■ Task brief ■
Replace "Transcribe" with "Write out" in everything from the start of the items down to the line containing "ব্রিফিংকালে", and write that stretch out again with nothing else altered.

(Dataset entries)
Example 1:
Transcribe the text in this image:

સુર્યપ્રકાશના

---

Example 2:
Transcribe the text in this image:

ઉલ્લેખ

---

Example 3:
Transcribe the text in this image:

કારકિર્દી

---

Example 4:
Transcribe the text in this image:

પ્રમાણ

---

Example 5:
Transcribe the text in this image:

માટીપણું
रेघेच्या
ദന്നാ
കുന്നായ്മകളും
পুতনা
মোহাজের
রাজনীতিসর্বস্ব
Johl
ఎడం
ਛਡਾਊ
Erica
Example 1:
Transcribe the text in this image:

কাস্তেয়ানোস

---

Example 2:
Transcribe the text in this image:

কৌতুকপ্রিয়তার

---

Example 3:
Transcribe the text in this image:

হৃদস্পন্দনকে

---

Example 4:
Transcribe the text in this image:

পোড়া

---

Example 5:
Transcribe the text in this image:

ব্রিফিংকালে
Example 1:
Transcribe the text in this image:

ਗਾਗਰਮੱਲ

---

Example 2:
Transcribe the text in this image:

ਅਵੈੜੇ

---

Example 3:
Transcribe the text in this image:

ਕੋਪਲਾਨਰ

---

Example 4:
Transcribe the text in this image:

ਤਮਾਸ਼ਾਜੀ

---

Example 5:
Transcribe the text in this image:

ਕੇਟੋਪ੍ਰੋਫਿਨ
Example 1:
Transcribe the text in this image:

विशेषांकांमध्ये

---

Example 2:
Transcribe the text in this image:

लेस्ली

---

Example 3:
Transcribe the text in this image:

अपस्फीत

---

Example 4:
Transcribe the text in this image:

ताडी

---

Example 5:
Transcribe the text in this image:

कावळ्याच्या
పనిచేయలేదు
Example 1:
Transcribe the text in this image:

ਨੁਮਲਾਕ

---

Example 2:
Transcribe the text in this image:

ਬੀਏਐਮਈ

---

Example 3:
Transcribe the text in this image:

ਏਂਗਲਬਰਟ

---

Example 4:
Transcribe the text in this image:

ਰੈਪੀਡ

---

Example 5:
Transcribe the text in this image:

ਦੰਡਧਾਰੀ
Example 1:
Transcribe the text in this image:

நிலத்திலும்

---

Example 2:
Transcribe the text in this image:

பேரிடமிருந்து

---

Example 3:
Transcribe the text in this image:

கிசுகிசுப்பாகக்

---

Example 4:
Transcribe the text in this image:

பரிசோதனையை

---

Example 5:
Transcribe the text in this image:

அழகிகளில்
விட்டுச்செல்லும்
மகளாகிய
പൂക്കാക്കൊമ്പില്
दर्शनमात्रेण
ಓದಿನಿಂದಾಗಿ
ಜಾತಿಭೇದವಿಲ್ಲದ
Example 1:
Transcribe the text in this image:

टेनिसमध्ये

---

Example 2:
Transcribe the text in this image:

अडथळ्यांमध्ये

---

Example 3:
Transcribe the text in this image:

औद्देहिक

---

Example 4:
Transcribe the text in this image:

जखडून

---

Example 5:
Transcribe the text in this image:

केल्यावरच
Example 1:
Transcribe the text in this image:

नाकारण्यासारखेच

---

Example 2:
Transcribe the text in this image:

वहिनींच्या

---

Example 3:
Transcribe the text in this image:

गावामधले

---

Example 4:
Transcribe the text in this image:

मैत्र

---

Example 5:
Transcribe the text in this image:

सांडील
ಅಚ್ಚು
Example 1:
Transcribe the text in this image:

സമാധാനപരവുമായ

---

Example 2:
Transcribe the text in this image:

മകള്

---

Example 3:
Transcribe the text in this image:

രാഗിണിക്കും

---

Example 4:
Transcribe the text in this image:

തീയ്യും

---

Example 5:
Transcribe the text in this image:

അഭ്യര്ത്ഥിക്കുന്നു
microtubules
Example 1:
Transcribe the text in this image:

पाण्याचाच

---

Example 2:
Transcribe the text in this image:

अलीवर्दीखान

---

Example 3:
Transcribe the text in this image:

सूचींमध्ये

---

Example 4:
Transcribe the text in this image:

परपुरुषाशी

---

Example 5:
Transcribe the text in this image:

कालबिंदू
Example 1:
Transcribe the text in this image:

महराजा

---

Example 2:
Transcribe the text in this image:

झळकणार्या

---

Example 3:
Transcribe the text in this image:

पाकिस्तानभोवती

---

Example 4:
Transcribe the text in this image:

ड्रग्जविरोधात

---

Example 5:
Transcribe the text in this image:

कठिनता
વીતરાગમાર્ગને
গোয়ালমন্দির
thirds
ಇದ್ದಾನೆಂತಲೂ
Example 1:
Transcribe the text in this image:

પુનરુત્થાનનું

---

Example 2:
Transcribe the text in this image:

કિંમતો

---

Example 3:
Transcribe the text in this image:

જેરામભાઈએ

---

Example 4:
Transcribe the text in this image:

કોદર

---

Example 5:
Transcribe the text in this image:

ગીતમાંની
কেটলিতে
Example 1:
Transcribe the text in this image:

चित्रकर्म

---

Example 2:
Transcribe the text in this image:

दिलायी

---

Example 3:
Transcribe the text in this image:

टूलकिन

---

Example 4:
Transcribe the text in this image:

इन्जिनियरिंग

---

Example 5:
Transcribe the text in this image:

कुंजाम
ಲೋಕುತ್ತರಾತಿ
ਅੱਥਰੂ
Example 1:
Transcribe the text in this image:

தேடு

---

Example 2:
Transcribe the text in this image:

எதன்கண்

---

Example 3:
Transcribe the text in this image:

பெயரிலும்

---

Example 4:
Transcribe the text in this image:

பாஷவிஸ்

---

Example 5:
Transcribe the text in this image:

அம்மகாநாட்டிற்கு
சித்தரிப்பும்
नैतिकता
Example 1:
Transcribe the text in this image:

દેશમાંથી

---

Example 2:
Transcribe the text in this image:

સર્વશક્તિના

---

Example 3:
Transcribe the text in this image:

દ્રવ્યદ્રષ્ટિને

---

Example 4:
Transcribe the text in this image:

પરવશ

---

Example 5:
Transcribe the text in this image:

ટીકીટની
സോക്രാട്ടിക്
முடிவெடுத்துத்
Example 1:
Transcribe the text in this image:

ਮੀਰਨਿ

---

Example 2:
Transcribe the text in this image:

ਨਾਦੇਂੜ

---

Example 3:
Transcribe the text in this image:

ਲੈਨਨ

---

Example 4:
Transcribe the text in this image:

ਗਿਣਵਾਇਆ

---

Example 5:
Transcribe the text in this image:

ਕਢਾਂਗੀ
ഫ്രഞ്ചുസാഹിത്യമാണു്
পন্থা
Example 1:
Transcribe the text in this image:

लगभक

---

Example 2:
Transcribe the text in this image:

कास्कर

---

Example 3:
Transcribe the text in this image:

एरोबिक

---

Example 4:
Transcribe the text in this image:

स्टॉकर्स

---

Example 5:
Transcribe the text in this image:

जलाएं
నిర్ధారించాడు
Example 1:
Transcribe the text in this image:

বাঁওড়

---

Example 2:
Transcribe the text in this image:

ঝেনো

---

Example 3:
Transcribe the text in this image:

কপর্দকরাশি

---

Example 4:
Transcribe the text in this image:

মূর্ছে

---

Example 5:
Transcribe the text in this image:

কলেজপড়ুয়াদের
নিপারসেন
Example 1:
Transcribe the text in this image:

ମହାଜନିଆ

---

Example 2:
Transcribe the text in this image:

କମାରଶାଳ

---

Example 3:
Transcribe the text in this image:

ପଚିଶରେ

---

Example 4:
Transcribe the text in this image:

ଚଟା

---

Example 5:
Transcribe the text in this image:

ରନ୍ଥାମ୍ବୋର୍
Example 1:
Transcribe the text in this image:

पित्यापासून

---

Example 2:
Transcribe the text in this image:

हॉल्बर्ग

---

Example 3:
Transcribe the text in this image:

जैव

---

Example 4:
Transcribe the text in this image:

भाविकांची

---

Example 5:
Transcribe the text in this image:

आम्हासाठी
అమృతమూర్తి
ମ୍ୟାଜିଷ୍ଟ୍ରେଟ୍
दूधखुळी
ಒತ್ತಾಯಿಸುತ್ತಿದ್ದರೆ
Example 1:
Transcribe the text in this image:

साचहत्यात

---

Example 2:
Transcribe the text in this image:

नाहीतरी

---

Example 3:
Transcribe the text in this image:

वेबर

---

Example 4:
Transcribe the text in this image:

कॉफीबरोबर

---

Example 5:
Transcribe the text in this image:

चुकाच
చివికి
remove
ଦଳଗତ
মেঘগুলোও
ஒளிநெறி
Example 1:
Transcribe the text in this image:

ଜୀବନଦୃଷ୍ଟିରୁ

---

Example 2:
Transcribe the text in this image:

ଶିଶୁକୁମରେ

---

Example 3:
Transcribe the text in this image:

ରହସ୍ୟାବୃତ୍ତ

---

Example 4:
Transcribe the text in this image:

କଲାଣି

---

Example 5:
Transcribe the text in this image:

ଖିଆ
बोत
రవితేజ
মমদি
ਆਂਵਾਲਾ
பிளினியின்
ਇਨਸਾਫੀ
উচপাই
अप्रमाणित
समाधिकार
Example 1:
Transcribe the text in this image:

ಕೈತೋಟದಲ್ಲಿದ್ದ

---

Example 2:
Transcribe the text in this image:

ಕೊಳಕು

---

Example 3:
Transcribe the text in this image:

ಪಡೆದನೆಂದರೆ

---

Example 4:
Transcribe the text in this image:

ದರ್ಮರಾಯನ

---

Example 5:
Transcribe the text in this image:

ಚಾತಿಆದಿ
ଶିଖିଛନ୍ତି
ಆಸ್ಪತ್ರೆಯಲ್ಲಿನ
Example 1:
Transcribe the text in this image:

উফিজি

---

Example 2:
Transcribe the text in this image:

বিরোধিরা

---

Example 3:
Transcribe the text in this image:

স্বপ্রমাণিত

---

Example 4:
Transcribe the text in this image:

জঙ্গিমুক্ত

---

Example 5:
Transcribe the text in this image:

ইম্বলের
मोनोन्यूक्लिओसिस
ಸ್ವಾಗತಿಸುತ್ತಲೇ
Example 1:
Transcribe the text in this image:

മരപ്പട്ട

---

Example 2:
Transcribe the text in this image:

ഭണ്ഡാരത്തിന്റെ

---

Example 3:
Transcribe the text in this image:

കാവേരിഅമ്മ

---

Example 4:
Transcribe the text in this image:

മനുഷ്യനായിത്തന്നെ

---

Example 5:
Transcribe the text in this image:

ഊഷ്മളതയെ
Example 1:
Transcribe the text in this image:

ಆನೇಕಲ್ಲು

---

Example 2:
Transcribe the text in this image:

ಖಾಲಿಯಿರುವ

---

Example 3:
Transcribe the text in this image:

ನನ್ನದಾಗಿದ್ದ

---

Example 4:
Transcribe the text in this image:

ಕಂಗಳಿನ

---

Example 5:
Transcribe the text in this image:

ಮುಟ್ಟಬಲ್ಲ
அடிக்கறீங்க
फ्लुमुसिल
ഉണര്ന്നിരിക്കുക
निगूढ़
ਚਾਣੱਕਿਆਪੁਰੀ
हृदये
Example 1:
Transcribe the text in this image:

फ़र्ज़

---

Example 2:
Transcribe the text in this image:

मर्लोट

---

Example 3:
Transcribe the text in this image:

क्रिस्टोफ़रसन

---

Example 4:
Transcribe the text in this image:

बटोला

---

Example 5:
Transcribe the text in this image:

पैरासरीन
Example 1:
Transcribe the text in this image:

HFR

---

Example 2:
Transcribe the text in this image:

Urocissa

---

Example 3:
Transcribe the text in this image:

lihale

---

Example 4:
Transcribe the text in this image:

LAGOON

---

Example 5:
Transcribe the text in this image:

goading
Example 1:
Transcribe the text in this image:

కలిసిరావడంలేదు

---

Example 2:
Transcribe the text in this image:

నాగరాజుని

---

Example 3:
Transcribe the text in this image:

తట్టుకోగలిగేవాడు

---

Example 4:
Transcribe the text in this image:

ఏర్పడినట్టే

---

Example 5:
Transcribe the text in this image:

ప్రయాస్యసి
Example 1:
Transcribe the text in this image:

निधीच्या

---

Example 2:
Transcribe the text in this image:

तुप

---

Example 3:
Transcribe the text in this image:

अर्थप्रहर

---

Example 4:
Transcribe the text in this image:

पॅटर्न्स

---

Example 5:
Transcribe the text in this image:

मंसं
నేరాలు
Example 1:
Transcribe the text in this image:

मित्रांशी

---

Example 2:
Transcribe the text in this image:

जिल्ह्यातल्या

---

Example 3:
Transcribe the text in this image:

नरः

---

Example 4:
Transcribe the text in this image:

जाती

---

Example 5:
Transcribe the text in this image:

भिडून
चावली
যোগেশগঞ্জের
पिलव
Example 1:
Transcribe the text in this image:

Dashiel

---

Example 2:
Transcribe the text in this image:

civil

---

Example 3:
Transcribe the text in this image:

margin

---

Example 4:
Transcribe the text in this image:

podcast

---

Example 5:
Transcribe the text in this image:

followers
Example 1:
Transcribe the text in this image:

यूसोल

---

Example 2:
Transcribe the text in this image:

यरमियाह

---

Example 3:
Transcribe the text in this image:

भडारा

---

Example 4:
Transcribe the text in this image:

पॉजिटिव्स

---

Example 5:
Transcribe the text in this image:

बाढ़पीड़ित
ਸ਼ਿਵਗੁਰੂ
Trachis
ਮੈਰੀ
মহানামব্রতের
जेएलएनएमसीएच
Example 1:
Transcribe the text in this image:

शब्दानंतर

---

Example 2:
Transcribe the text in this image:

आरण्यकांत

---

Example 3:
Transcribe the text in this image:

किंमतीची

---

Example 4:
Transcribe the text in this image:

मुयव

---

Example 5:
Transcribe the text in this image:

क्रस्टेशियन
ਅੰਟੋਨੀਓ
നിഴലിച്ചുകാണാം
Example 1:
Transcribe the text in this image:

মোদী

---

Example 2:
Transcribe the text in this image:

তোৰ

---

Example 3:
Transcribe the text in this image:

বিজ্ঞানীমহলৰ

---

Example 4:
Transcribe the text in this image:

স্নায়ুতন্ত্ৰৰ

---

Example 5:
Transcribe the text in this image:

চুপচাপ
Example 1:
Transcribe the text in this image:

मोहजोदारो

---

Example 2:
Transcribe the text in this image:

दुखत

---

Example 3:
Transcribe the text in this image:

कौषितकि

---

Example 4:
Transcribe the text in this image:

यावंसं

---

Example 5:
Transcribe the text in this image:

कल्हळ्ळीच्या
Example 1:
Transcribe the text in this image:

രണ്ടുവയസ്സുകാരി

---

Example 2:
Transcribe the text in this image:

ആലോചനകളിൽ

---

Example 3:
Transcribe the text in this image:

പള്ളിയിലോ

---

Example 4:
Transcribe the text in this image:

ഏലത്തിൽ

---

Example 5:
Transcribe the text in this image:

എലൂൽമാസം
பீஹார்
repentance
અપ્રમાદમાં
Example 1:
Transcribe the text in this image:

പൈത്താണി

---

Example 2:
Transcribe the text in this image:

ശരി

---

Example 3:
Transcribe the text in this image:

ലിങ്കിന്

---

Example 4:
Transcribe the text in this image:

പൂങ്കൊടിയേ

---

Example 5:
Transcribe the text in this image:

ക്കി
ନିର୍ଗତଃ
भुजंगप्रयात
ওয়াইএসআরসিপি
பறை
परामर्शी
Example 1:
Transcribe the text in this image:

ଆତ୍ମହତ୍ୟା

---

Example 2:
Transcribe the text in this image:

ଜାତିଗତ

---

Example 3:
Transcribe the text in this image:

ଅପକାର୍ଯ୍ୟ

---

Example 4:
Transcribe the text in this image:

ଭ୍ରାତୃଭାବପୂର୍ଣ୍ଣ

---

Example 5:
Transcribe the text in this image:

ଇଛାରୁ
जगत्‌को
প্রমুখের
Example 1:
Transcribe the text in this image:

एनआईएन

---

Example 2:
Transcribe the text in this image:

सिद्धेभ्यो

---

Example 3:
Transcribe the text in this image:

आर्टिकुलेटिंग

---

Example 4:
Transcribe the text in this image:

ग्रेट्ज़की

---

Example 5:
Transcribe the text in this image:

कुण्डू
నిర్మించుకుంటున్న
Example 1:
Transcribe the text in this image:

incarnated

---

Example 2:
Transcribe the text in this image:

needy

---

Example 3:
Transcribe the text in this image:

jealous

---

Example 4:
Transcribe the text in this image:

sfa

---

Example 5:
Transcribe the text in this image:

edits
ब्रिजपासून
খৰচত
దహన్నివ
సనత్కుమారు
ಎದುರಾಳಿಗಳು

■ Completed task ■
Example 1:
Write out the text in this image:

સુર્યપ્રકાશના

---

Example 2:
Write out the text in this image:

ઉલ્લેખ

---

Example 3:
Write out the text in this image:

કારકિર્દી

---

Example 4:
Write out the text in this image:

પ્રમાણ

---

Example 5:
Write out the text in this image:

માટીપણું
रेघेच्या
ദന്നാ
കുന്നായ്മകളും
পুতনা
মোহাজের
রাজনীতিসর্বস্ব
Johl
ఎడం
ਛਡਾਊ
Erica
Example 1:
Write out the text in this image:

কাস্তেয়ানোস

---

Example 2:
Write out the text in this image:

কৌতুকপ্রিয়তার

---

Example 3:
Write out the text in this image:

হৃদস্পন্দনকে

---

Example 4:
Write out the text in this image:

পোড়া

---

Example 5:
Write out the text in this image:

ব্রিফিংকালে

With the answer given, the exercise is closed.